• **TASK DESCRIPTION**: Copy nothing but the text: reproduce each line of the listing exactly and leave the pictures out.

====== INFORMATION SHOWN

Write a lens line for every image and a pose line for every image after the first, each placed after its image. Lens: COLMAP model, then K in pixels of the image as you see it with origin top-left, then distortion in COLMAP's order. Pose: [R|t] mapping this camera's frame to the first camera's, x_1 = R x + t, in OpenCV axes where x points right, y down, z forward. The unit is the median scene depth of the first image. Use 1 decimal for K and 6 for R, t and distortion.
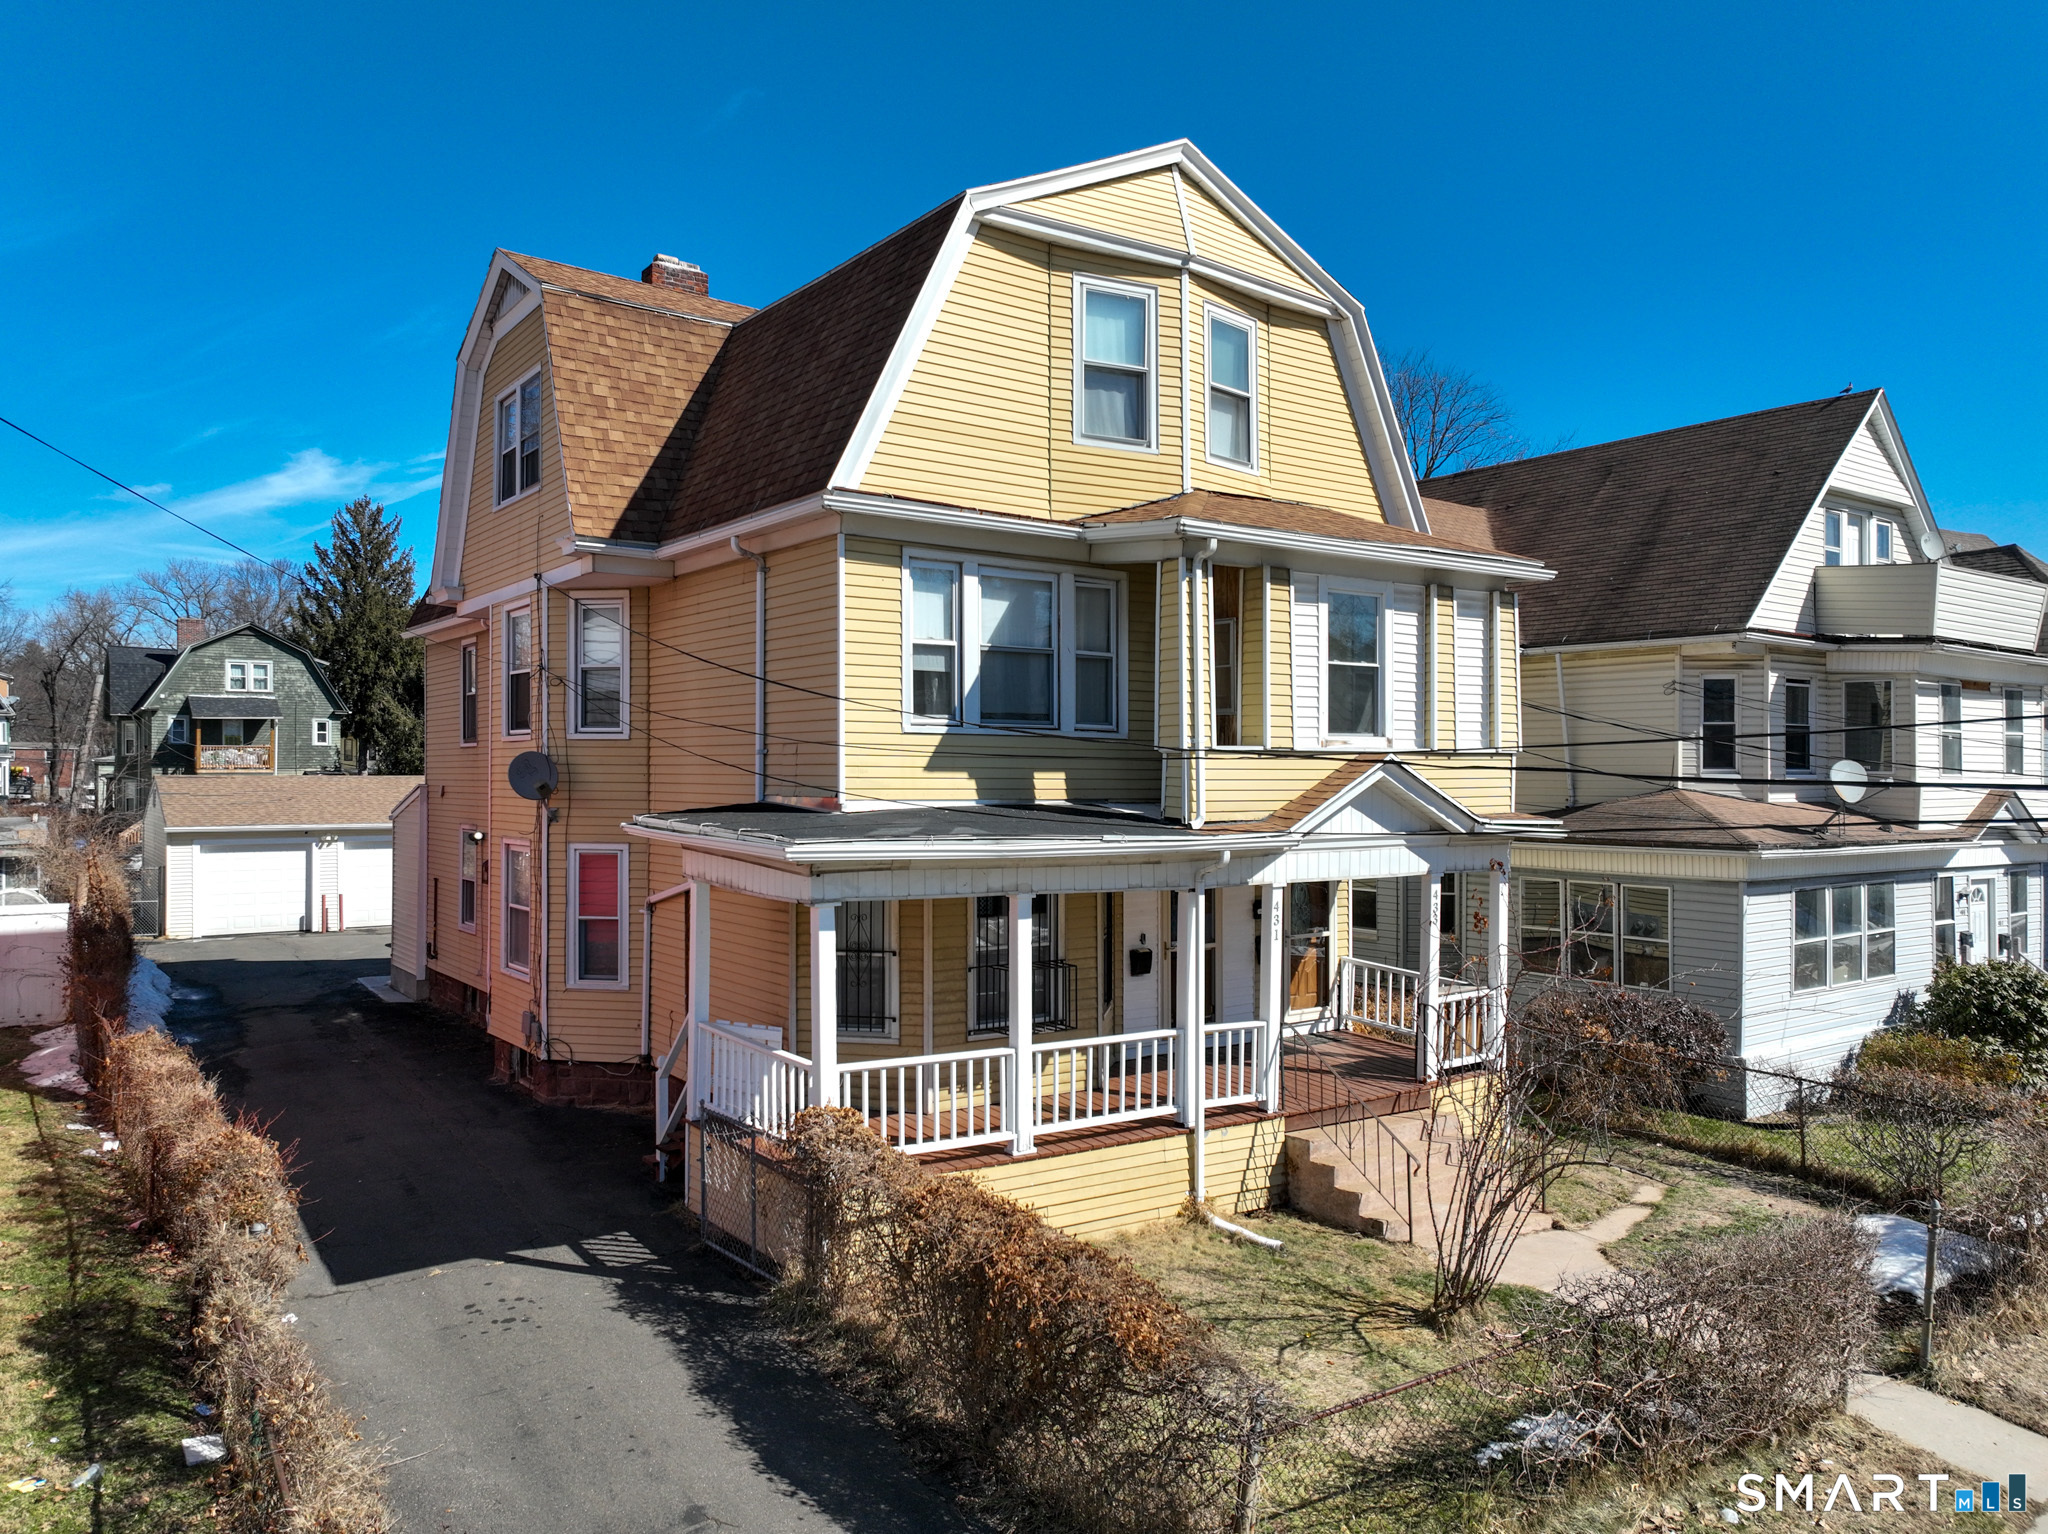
lens RADIAL K [[1444.4, 0, 1026.4], [0, 1444.4, 765.2], [0, 0, 1]] dist [0.000604, 0.012939]
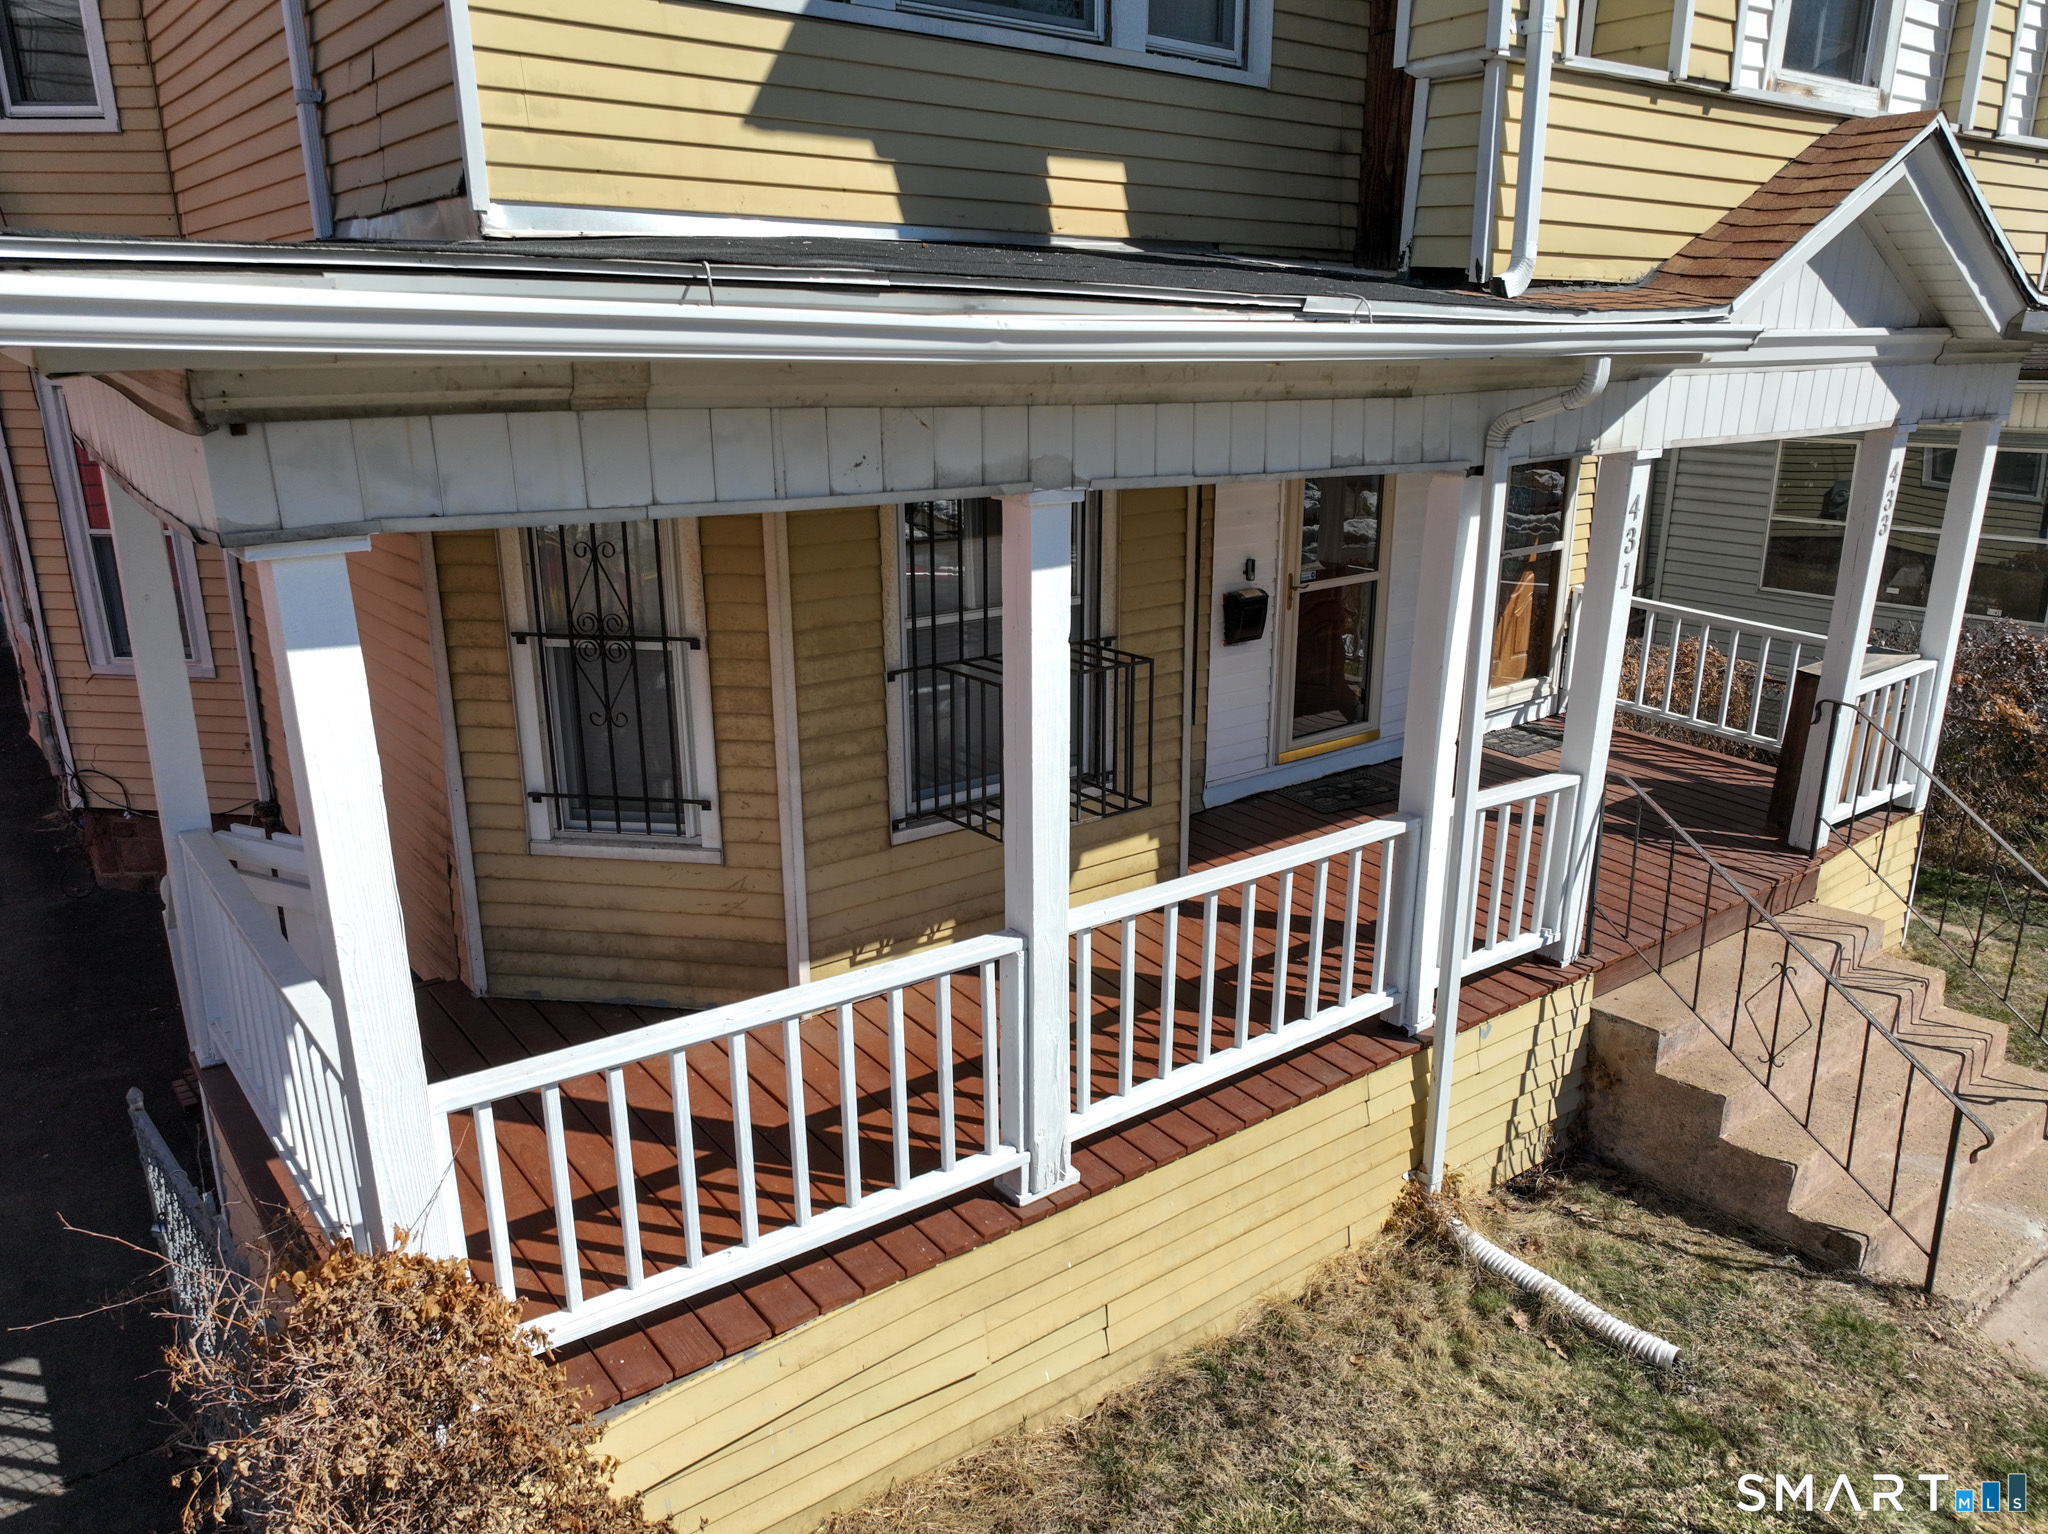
lens RADIAL K [[1444.4, 0, 1018.9], [0, 1444.4, 766.1], [0, 0, 1]] dist [0.000604, 0.012939]
pose [[0.999171, -0.015273, 0.037741, -0.019128], [0.003666, 0.956958, 0.290203, 0.048213], [-0.040548, -0.289824, 0.956221, 0.592705]]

============

• **RESPONSE FOR THIS EXERCISE**:
Write a lens line for every image and a pose line for every image after the first, each placed after its image. Lens: COLMAP model, then K in pixels of the image as you see it with origin top-left, then distortion in COLMAP's order. Pose: [R|t] mapping this camera's frame to the first camera's, x_1 = R x + t, in OpenCV axes where x points right, y down, z forward. The unit is the median scene depth of the first image. Use 1 decimal for K and 6 for R, t and distortion.
lens RADIAL K [[1444.4, 0, 1026.4], [0, 1444.4, 765.2], [0, 0, 1]] dist [0.000604, 0.012939]
lens RADIAL K [[1444.4, 0, 1018.9], [0, 1444.4, 766.1], [0, 0, 1]] dist [0.000604, 0.012939]
pose [[0.999171, -0.015273, 0.037741, -0.019128], [0.003666, 0.956958, 0.290203, 0.048213], [-0.040548, -0.289824, 0.956221, 0.592705]]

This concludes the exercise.